Learning to lurk to educate yourself about a space also makes actually speaking in that space a lot easier

#6 - Stop believing everything you read

I’m not talking about stupid funny stories. Believe them - it’s not hurting anything to get a laugh out of something that may or may not have happened.

I’m talking about news and current events. If you hear that some celebrity did something and there are no receipts, go and find the receipts or discard it. People spread misinformation on here all the damn time. It’s like a game of telephone and, unfortunately, a lot of small creators end up getting slandered and canceled because of it.

#7 - Quit wasting energy on hating random shit

Being annoyed by a certain fandom is one thing, but actively hating things that other people do just because you’re not into it is such a waste of your energy. Not only are you actively putting more negativity into the world, you’re wasting your own time on things that upset you.

Focus your time and energy on the things you do like and quit scrolling through Tumblr user AnimeIReallyHate7648’s discourse blog. You might think it’s fun, but there comes a point where hating something goes from kind of fun to actually obsessive and unhealthy for you as a person.

#8 - Unlearn purity culture

This is a big one guys. What is purity culture? It’s referenced a lot, but I think a lot of you don’t know what it is.

In short, purity culture is when people take many nuanced situations and try to divide them into black and white categories. There’s the Good category and the Bad category. The problem is, life is not in black and white. You can’t put a neat line down the middle between good and bad. This kind of thinking is extremely regressive. Ask any therapist alive and they will tell you that black and white thinking is unhealthy and often a Symptom of Something.

So, what happens is, someone sees something on the good side and spots something they think is morally objectionable in it and says, “this can’t be here, it needs to go to the Bad side.” (Cancel culture). The problem is, people are always on the lookout for anything wrong in the Good - constantly looking for impurities so that they can completely sanitize things and therefore be free of sin. So they will look harder and harder and harder and keep moving things to the Bad side of the line until there’s basically nothing left on the Good side.

* [Your assignment]
Carry on the numbered advice list about behaving in online spaces from the point where it stops. None of the items are needed.

[Stored data entries]
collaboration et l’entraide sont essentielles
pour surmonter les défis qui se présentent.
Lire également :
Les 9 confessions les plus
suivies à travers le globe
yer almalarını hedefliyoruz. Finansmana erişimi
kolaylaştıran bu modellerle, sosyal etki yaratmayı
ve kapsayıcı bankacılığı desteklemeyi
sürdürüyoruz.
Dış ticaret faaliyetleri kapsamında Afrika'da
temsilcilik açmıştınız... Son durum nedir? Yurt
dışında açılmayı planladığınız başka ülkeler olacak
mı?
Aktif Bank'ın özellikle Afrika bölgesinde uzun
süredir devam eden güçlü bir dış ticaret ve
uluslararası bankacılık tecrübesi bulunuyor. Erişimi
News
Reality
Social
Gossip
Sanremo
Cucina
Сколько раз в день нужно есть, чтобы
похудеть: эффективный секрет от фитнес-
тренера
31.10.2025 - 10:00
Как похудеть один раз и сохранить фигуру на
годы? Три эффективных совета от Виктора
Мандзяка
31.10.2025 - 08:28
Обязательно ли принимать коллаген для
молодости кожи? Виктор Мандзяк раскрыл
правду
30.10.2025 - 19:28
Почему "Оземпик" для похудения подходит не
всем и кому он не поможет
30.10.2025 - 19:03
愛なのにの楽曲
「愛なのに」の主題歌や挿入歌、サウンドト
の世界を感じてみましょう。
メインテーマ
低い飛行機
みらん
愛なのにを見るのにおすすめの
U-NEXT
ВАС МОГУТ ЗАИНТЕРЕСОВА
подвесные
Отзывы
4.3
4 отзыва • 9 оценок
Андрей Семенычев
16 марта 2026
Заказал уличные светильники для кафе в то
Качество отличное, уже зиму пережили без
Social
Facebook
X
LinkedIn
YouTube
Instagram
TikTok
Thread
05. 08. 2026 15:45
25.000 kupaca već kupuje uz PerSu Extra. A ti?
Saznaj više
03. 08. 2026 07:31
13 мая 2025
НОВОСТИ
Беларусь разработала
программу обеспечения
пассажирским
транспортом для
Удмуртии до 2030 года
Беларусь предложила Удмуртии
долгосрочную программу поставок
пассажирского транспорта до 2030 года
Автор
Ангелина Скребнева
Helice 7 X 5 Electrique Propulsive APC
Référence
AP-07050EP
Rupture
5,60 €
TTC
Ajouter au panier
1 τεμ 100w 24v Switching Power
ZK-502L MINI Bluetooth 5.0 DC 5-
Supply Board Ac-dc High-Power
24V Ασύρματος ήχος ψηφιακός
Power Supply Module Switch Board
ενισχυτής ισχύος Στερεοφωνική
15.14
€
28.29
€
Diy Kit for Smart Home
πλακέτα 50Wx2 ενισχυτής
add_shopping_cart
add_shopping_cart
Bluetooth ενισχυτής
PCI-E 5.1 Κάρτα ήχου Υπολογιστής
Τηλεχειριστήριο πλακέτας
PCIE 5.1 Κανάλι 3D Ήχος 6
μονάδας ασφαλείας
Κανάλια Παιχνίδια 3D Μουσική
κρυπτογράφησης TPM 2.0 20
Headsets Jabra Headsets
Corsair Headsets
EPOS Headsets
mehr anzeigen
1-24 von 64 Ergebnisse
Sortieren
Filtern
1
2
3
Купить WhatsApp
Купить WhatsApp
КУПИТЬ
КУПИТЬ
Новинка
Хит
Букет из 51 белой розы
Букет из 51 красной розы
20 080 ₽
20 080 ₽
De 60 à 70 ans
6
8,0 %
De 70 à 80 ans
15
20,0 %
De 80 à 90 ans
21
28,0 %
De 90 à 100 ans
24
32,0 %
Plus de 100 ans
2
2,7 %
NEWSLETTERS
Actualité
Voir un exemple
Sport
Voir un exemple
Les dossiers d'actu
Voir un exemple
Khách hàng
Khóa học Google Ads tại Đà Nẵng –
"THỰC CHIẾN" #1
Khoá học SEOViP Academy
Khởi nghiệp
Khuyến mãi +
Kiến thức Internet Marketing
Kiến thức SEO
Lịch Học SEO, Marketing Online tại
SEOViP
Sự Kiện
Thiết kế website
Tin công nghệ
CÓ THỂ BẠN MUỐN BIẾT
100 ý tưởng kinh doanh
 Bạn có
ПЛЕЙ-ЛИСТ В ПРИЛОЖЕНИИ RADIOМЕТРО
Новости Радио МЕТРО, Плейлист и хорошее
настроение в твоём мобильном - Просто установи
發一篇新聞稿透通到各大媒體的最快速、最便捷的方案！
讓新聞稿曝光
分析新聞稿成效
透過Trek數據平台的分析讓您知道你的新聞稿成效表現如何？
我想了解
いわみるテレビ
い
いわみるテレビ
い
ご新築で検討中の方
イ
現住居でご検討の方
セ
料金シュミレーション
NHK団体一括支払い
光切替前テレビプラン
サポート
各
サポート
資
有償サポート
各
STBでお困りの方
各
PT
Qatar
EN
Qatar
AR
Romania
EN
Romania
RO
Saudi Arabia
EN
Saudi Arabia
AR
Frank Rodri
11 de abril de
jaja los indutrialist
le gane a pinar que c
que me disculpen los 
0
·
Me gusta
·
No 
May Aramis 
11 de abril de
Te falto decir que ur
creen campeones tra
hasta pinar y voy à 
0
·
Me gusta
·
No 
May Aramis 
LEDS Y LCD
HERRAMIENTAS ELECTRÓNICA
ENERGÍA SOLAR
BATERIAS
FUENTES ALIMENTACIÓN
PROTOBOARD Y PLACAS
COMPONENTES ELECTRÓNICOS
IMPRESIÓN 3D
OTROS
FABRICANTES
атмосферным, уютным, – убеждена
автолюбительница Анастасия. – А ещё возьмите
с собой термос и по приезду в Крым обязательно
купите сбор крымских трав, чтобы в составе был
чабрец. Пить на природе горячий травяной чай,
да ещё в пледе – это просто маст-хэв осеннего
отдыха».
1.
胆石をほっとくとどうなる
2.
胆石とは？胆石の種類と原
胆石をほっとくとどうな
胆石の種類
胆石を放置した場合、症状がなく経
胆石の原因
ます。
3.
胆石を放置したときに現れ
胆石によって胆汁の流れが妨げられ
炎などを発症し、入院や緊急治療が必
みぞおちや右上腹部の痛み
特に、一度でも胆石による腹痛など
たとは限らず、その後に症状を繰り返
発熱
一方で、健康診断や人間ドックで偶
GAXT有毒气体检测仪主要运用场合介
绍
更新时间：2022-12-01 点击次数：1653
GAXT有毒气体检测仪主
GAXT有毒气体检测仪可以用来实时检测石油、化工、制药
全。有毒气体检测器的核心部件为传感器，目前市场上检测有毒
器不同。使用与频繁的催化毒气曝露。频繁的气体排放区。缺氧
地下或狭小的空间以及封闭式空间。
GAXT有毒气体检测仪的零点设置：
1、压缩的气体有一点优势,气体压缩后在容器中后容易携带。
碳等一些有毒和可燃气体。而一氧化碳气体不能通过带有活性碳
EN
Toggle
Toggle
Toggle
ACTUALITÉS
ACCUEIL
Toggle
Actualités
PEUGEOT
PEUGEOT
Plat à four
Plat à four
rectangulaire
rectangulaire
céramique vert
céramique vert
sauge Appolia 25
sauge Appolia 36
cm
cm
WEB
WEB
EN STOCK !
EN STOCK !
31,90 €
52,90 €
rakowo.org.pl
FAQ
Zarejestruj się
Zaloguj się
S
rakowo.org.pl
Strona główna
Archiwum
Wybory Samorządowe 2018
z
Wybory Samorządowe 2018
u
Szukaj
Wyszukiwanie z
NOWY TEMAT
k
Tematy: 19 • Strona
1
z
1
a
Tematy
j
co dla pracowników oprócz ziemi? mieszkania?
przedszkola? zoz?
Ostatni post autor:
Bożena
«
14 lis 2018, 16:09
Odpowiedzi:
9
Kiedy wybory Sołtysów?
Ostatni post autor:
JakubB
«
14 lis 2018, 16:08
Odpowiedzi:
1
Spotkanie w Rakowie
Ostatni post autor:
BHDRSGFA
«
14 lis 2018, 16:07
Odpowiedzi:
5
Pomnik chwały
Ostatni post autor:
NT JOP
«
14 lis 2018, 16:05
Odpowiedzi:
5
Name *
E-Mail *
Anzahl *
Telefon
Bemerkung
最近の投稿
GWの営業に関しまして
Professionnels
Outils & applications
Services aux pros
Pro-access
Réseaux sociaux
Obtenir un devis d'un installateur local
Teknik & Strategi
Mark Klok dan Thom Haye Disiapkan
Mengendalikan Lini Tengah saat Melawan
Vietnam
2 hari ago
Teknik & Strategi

* [Response to the exercise]
This ends up meaning that perfectly good media is canceled because every character in it didn’t make the perfect, right choice every time. It damages media in that it demands characters be completely flawless - something no human is. When a character does something that’s actually problematic, even if the media doesn’t condone the behavior, instead of engaging with it and using it as an opportunity to learn and teach other people why that wasn’t okay, people who subscribe to purity culture throw the baby out with the bathwater, saying the entire piece of media should be canceled because its creators support the problematic action of that character (even if they don’t).

This entire line of thinking is extremely unhealthy, heavily informed by Christianity, infantilizes adults, assumes no one can distinguish fiction from reality, and promotes censorship, which has a long and sordid history.

I could go on about this at length, so if anyone wants a full post, just let me know. But the point is, purity culture is bad for community, it’s bad for media, it’s bad for healthy emotional and intellectual development, it’s bad for interpersonal understanding and empathy, and it’s bad for you.

Unlearn purity culture and you will be a happier person. If all else fails, remember step #4.

thedemonsurfer

Adding on to #4: An important skill to learn is to recognize when you’re asking questions of someone only to make them feel bad.

Maybe you’re upset or confused, it happens. But before you ask someone  a question or make a statement, ask yourself “What is my GOAL with this? Why am I asking someone this question like this? Is my aim to learn, or just to make them feel bad so they’ll back down? Will I listen to the answer or am I looking for a jumping off point to make them feel bad?”

I’ve (rightfully) bailed on several arguments before because I realized that my intentions had shifted and I was basically just trying to get the other person to shut up, and that’s past the time to stop.